C'est une image bien négative de l'humanité qui est présentée au lecteur. Un homme brisé, par son orgueil, et par l'attitude de "ses frères" qui devant sa blessure se sont détournés de lui, l'obligeant (lui "qui aimaient les hommes") à les épargner en se réfugiant au coeur d'un labyrinthe piégé. La blessure de Muller n'est pas visible, est-ce même une blessure ? Muller émet son humanité. Et cette humanité est pour ceux qui l'approchent une blessure.

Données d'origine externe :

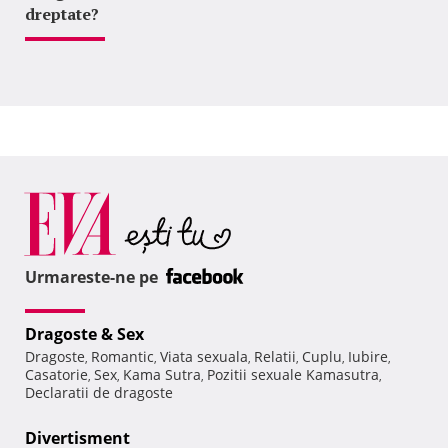
dreptate?
Urmareste-ne pe
Dragoste & Sex
Dragoste
Romantic
Viata sexuala
Relatii
Cuplu
Iubire
,
,
,
,
,
,
Casatorie
Sex
Kama Sutra
Pozitii sexuale Kamasutra
,
,
,
,
Declaratii de dragoste
Divertisment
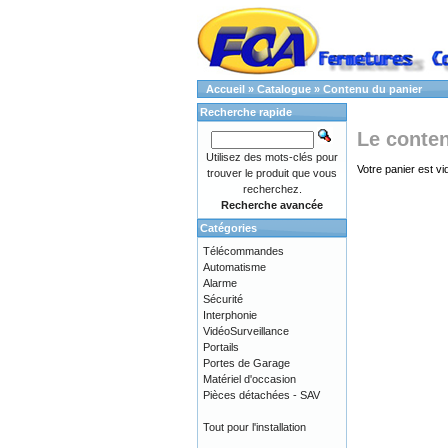
Accueil
»
Catalogue
»
Contenu du panier
Recherche rapide
Le conte
Utilisez des mots-clés pour
Votre panier est vi
trouver le produit que vous
recherchez.
Recherche avancée
Catégories
Télécommandes
Automatisme
Alarme
Sécurité
Interphonie
VidéoSurveillance
Portails
Portes de Garage
Matériel d'occasion
Pièces détachées - SAV
Tout pour l'installation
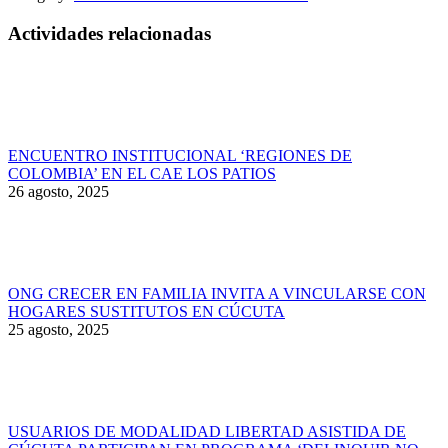
Actividades relacionadas
ENCUENTRO INSTITUCIONAL ‘REGIONES DE
COLOMBIA’ EN EL CAE LOS PATIOS
26 agosto, 2025
ONG CRECER EN FAMILIA INVITA A VINCULARSE CON
HOGARES SUSTITUTOS EN CÚCUTA
25 agosto, 2025
USUARIOS DE MODALIDAD LIBERTAD ASISTIDA DE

L'homme est manipulé. L'individu doit s'effacer pour le bien du groupe. Et dans cette idée, chacun manipule et est manipulé, par les autres (bouh, le méchant Boardman), mais pas seulement. Si Ned Rawlings joue le jeu de Boardman, ce n'est pas en toute innocence. Si Muller finit par faire ce qu'il fait, c'est aussi en toute conscience, et parce qu'au final, il en a besoin (vengeance ou désir de reconnaissance, peu importe, le besoin est là).
Le labyrinthe est mortel, mais L'homme dans le labyrinthe est abyssal. Un roman d'une grande simplicité, comme épuré. Un grand roman.
Après ces considérations, une drôle de coquille s'est glissée dans l'édition J'ai lu 3e trimestre 1973 p. 143
"Les poissons sécrétés par son métabolisme bouillaient dans son corps".